In the Packers’ memorable 48-47, Monday night victory over defending Super Bowl champion Washington in 1983, he completed 22-of-31 passes for 387 yards and three touchdowns. Against New Orleans in 1981, he completed 19-of-21 passes for a club record 90.48 percent. His 418 yards passing against Tampa Bay in 1980 stood as a club record for 32 years. In the Packers’ only playoff victory between the 1967 and 1993 seasons, Dickey was a highly efficient 17-of-23 for 260 yards and four touchdowns in a 41-16 victory over the St. Louis Cardinals on Jan. 8, 1983.

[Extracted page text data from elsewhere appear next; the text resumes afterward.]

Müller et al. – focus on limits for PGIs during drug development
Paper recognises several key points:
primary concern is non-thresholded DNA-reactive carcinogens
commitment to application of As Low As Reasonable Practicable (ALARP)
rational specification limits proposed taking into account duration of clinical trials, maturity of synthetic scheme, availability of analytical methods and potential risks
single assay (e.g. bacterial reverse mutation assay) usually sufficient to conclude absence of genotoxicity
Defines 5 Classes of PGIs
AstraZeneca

In the 1983 opener, in one of the most valiant performances in Packers history, Dickey completed his first 18 passes of the game, 27-of-31 overall, and finished with 333 yards and five touchdowns in a 41-38 overtime victory over the Oilers. Most remarkable was that Dickey posted those numbers despite playing with an excruciating headache caused by spinal fluid leaking into his brain following an epidural injection. In another unforgettable performance, played on Dec. 1, 1985, in some of the most abominable conditions in NFL history, Dickey completed 22-of-36 passes for 299 yards as the Packers blanked Tampa Bay, 21-0. A blizzard dumped 10½ inches of snow on Lambeau Field by the end of that game and winds gusted up to 30 miles per hour dropping the wind chill into the minus category.
Dickey’s best season was 1983 when he threw for league highs of 4,458 yards and 32 touchdowns and became only the second quarterback since the NFL-AFL merger in 1970 to average more than 9 yards per attempt. Dickey’s 9.21 average that season stood as the Packers’ record until Aaron Rodgers averaged 9.25 yards in 2011. What’s more, Dickey’s 4,458 yards were the third-highest single-season total in NFL history at that point. Future Pro Football Hall of Famer Dan Fouts had topped that total twice and was the only other quarterback to have thrown for more than 4,000 yards.
Overall, Dickey’s numbers were a mixed bag. He completed 1,592-of-2,831 passes for 56.2 percent and 21,369 yards. He also had a 43-56-2 record in his 101 starts with the Packers and finished with a 73.8 passer rating, a number that suffered because of his touchdown-to-interception ratio. He threw for 133 TDs but was picked off 151 times. He also was sacked 268 times, an average of almost 30 times a season and for an average loss of 8.1 yards.
Dickey was cut by the Packers on Sept. 1, 1986, and retired.
Born Oct. 19, 1949. Give name Clifford Lynn Dickey.